You and I may never have heard of Brett a Canadian, after all but
billions of people around the world watch his bouts. In Hitman Hart:
Wrestling With Shadows, a film by Paul Jay, for Storyville (BBC2),
we saw Brett being mobbed by a crowd of boys in India, like he was
a god come down to sort out the wicked. Perhaps little boys haven't
realised that Brett's kind of wrestling is not part of the world called
sport, it is part of something called sport entertainment. You would
call Brett a fake though perhaps not to his face, for fear of
rearrangement but Brett calls himself an artist.

'The real art of professional wrestling is that you should never get hurt. You should be able to put your boots on and go home.'

Half a billion people WWF bouts reach around the whole world may
watch you being punched or kicked to pieces, but there are no
bruises, if everything goes according to plan. Brett will have agreed a
storyline with the owner of the WWF who is called Vince McMahon.
The basic storyline can then be choreographed by Pat Patterson.
Which wrestler will assault the referee, that kind of thing. Anything
goes, so long as it has been arranged in advance.

Brett works for Vince. Before that, years back, he worked for his Dad, Stu. Dad is bent over now, like some wrestler twisted his bac out of shape and forgot to bend him back properly. Dad liked to take young wrestlers down into the gym below the Hart house and take their measure. Have some discipline, boy. My, how they screamed. Dad liked to take them to 'the top of the mountain'. In non-wrestling parlance that means screaming for your life. Brett remembers his
father having him in some terrible hold and telling him that he was
breathing his last.

Things have changed since Dad's day. Dad doesn't know much about
a corporate wrestler called Ted Turner, television billionaire. Ted
owns CNN and loads of other stuff, including Ted Turner's World
Champtionship Wrestling TV show. Ted and Vince are locked in
corporate combat. What can Vince, up there in Canada with his
Canadian wrestlers, do against the sheer mean muscle of American
capitalism? Ted Turner's men offer Brett Dollars 9 million to come
and fight for them. Brett refuses like the hero he is. Isn't Vince like a
father to him?

Bad things are going down in American wrestling. The good guys
are being booed. Audiences think mean is cool. Where does good
guy Brett Hitman Hart fit into this world? Vince's wrestling
transmissions get raunchier.
Brett tries being bad guy in America but wraps himself in the Canadian flag and heroism when fighting at home.
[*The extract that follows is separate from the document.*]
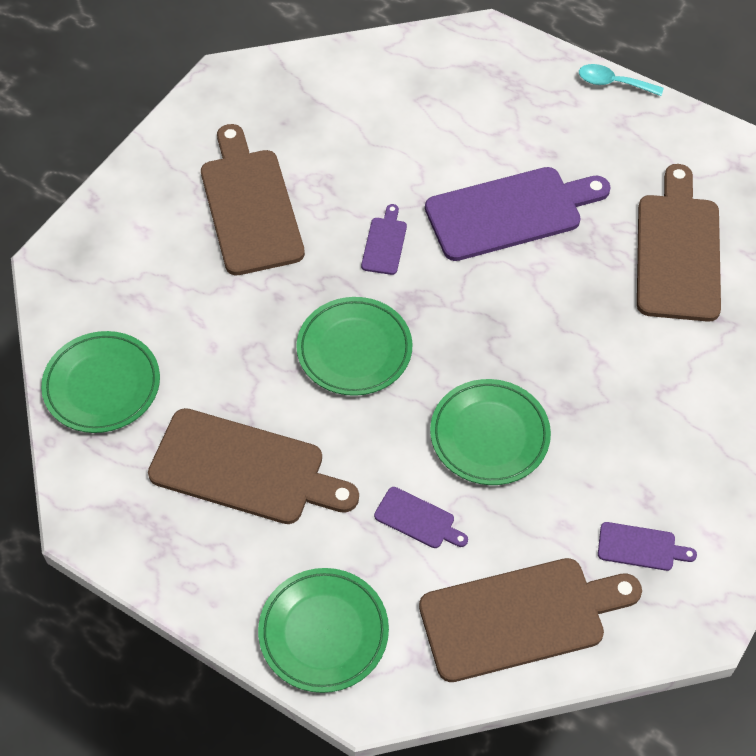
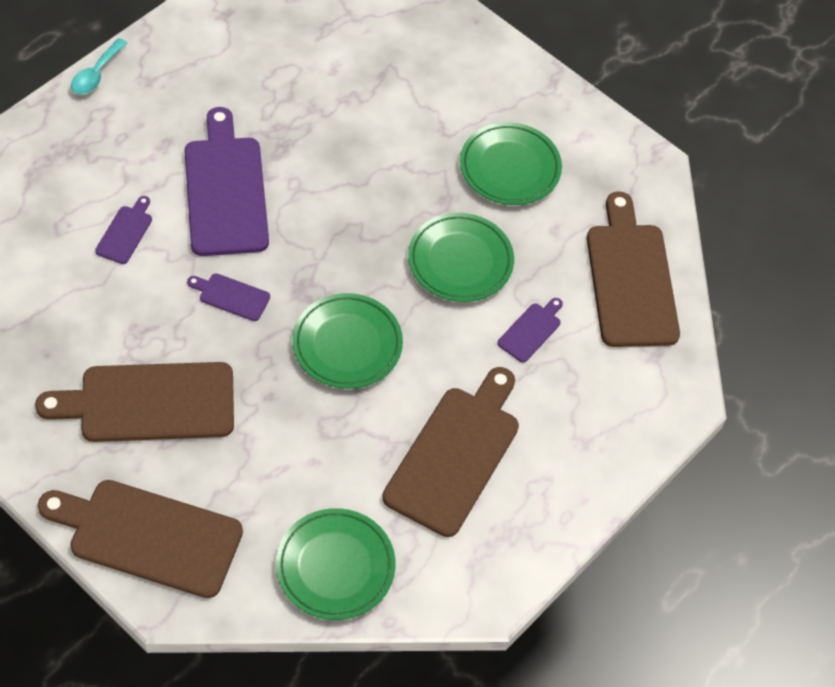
camera: 85 degrees left, 0 degrees up
(323, 632) = (624, 420): green plate -> green plate (510, 168)
(640, 547) = (583, 185): purple cutting board -> purple cutting board (125, 232)
(678, 251) = (305, 81): brown cutting board -> brown cutting board (148, 536)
To an American audience, Brett says: 'If you were going to give the
United States an enema, you'd stick the holes right here in Pittsburgh,
Pennsylvania.'

A hero can't be doing with Vince's smut TV, but in any case Vince
wants out of Brett's contract. Things are real bad for Brett. He even
asks for the camera to be turned off for a while. No man is a hero to
his own documentary-maker. Vince is turning out the lights on the age
of the hero. 'Surely the era of the superhero urging you to say your
prayers and take your vitamins is definitely passe?

Vince, a capitalist rather than a superhero, does the wrestling
equivalent of putting Kryptonite in Superman's tights. With a slick bit
of choreography and a quick ring of the bell he ends Brett's last fight
with the World Wrestling Federation without letting Brett into the
secret. Worse, the wrestler fighting Brett defeats him with the
Hitman's favourite hold. Our Hero is reduced to spitting from the ring
at Vince. Later he follows up with a punch. Sure, Brett can put his
boots on and go home, but 'what they did is they murdered the
Hitman character'.

Brett fights for Ted Turner now. I don't imagine that is a world fit for
heroes. But good old Hitman. He tried real hard, didn't he folks.